** MATERIAL PROVIDED follows **
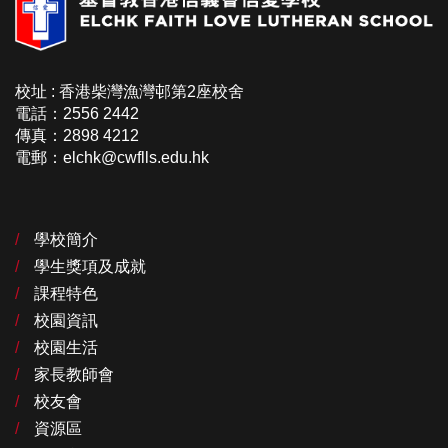
校址 : 香港柴灣漁灣邨第2座校舍
電話：2556 2442
傳真：2898 4212
電郵：elchk@cwflls.edu.hk
學校簡介
學生獎項及成就
課程特色
校園資訊
校園生活
家長教師會
校友會
資源區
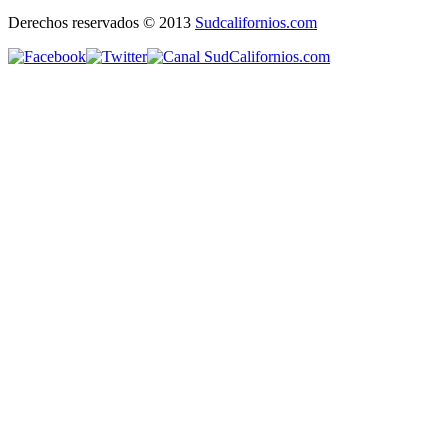
Derechos reservados © 2013
Sudcalifornios.com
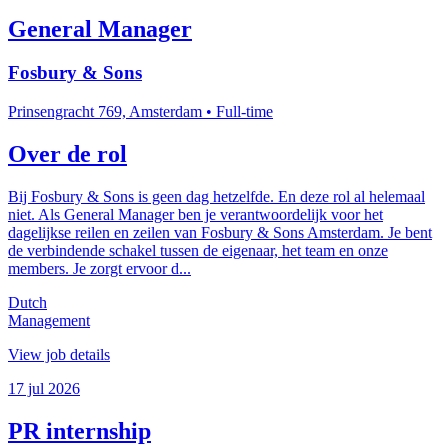
General Manager
Fosbury & Sons
Prinsengracht 769, Amsterdam
• Full-time
Over de rol
Bij Fosbury & Sons is geen dag hetzelfde. En deze rol al helemaal
niet. Als General Manager ben je verantwoordelijk voor het
dagelijkse reilen en zeilen van Fosbury & Sons Amsterdam. Je bent
de verbindende schakel tussen de eigenaar, het team en onze
members. Je zorgt ervoor d...
Dutch
Management
View job details
17 jul 2026
PR internship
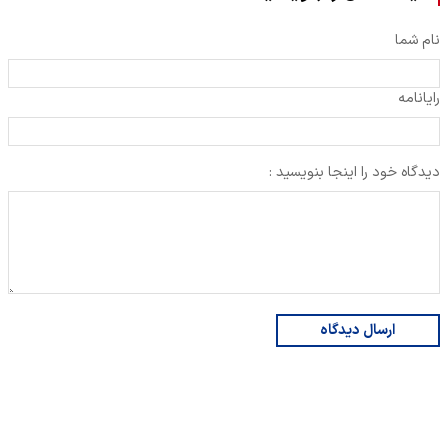
نام شما
رایانامه
دیدگاه خود را اینجا بنویسید :
ارسال دیدگاه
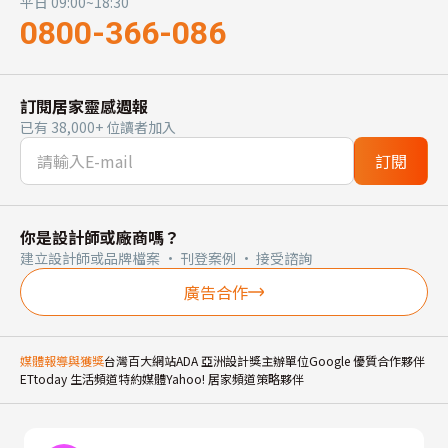
平日 09:00~18:30
0800-366-086
訂閱居家靈感週報
已有 38,000+ 位讀者加入
訂閱
你是設計師或廠商嗎？
建立設計師或品牌檔案 · 刊登案例 · 接受諮詢
廣告合作
媒體報導與獲獎
台灣百大網站
ADA 亞洲設計獎主辦單位
Google 優質合作夥伴
ETtoday 生活頻道特約媒體
Yahoo! 居家頻道策略夥伴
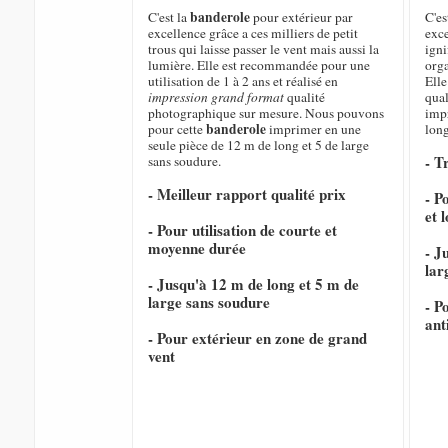
banderole
C'est la
pour extérieur par
C'es
excellence grâce a ces milliers de petit
exce
trous qui laisse passer le vent mais aussi la
igni
lumière. Elle est recommandée pour une
orga
utilisation de 1 à 2 ans et réalisé en
Elle
impression grand format
qualité
qual
photographique sur mesure. Nous pouvons
imp
banderole
pour cette
imprimer en une
long
seule pièce de 12 m de long et 5 de large
- T
sans soudure.
- Meilleur rapport qualité prix
- P
et 
- Pour utilisation de courte et
moyenne durée
- J
lar
- Jusqu'à 12 m de long et 5 m de
large sans soudure
- P
ant
- Pour extérieur en zone de grand
vent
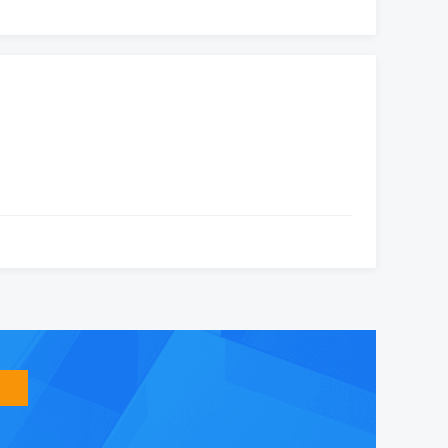
智
能
友
小
盟
益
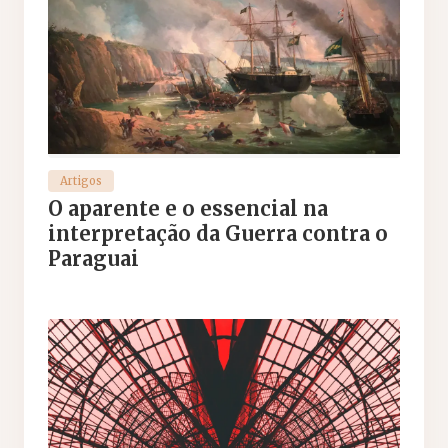
Artigos
O aparente e o essencial na
interpretação da Guerra contra o
Paraguai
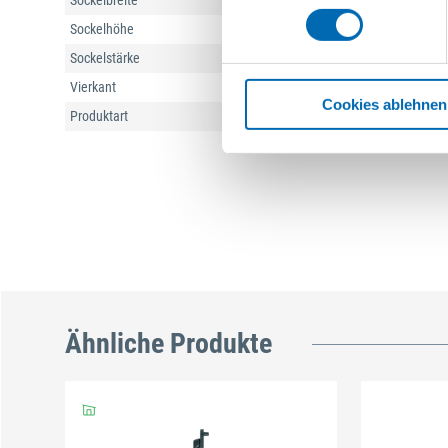
Sockelbreite
29 mm
Sockelhöhe
68 mm
Sockelstärke
8 mm
Vierkant
7 mm
Cookies ablehnen
Produktart
Griffgarnitur
Ähnliche Produkte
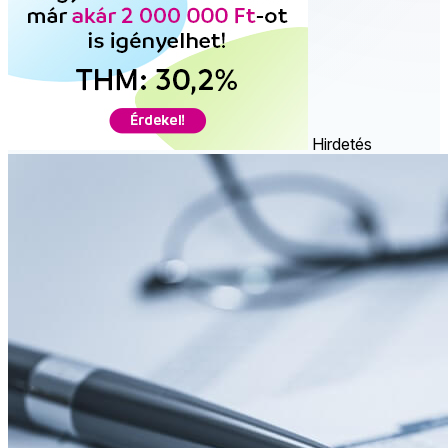
Hirdetés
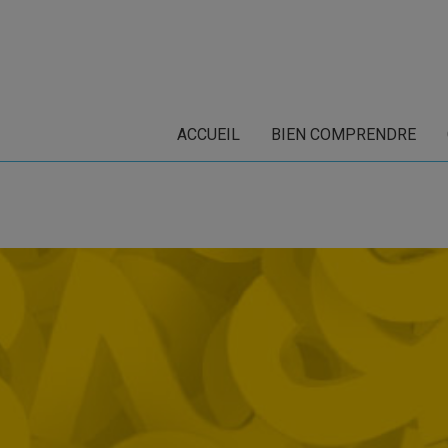
ACCUEIL
BIEN COMPRENDRE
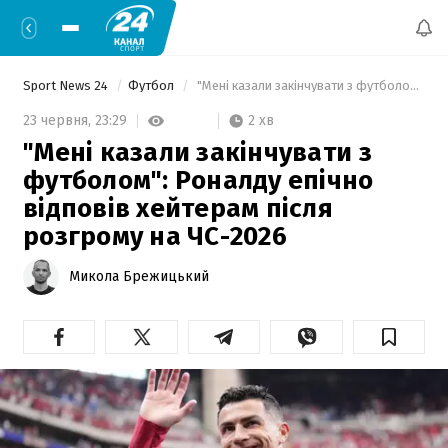
Sport News 24
Футбол
 "Мені казали закінчувати з футболом": Роналду епічно відповів хейтерам після розгрому на ЧС-2026 
2 хв
23 червня,
23:29
"Мені казали закінчувати з
футболом": Роналду епічно
відповів хейтерам після
розгрому на ЧС-2026
Микола Брежицький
** End of MATERIAL PROVIDED **
All of the data must be given again exactly, without the pictures.

校址 : 香港柴灣漁灣邨第2座校舍
電話：2556 2442
傳真：2898 4212
電郵：elchk@cwflls.edu.hk
學校簡介
學生獎項及成就
課程特色
校園資訊
校園生活
家長教師會
校友會
資源區
Derechos reservados © 2013
Sudcalifornios.com
General Manager
Fosbury & Sons
Prinsengracht 769, Amsterdam
• Full-time
Over de rol
Bij Fosbury & Sons is geen dag hetzelfde. En deze rol al helemaal
niet. Als General Manager ben je verantwoordelijk voor het
dagelijkse reilen en zeilen van Fosbury & Sons Amsterdam. Je bent
de verbindende schakel tussen de eigenaar, het team en onze
members. Je zorgt ervoor d...
Dutch
Management
View job details
17 jul 2026
PR internship
نام شما
رایانامه
دیدگاه خود را اینجا بنویسید :
ارسال دیدگاه
平日 09:00~18:30
0800-366-086
訂閱居家靈感週報
已有 38,000+ 位讀者加入
訂閱
你是設計師或廠商嗎？
建立設計師或品牌檔案 · 刊登案例 · 接受諮詢
廣告合作
媒體報導與獲獎
台灣百大網站
ADA 亞洲設計獎主辦單位
Google 優質合作夥伴
ETtoday 生活頻道特約媒體
Yahoo! 居家頻道策略夥伴
banderole
C'est la
pour extérieur par
C'es
excellence grâce a ces milliers de petit
exce
trous qui laisse passer le vent mais aussi la
igni
lumière. Elle est recommandée pour une
orga
utilisation de 1 à 2 ans et réalisé en
Elle
impression grand format
qualité
qual
photographique sur mesure. Nous pouvons
imp
banderole
pour cette
imprimer en une
long
seule pièce de 12 m de long et 5 de large
- T
sans soudure.
- Meilleur rapport qualité prix
- P
et 
- Pour utilisation de courte et
moyenne durée
- J
lar
- Jusqu'à 12 m de long et 5 m de
large sans soudure
- P
ant
- Pour extérieur en zone de grand
vent
智
能
友
小
盟
益
Artigos
O aparente e o essencial na
interpretação da Guerra contra o
Paraguai
Sockelbreite
29 mm
Sockelhöhe
68 mm
Sockelstärke
8 mm
Vierkant
7 mm
Cookies ablehnen
Produktart
Griffgarnitur
Ähnliche Produkte
Hirdetés
ACCUEIL
BIEN COMPRENDRE
Sport News 24
Футбол
 "Мені казали закінчувати з футболом": Роналду епічно відповів хейтерам після розгрому на ЧС-2026 
2 хв
23 червня,
23:29
"Мені казали закінчувати з
футболом": Роналду епічно
відповів хейтерам після
розгрому на ЧС-2026
Микола Брежицький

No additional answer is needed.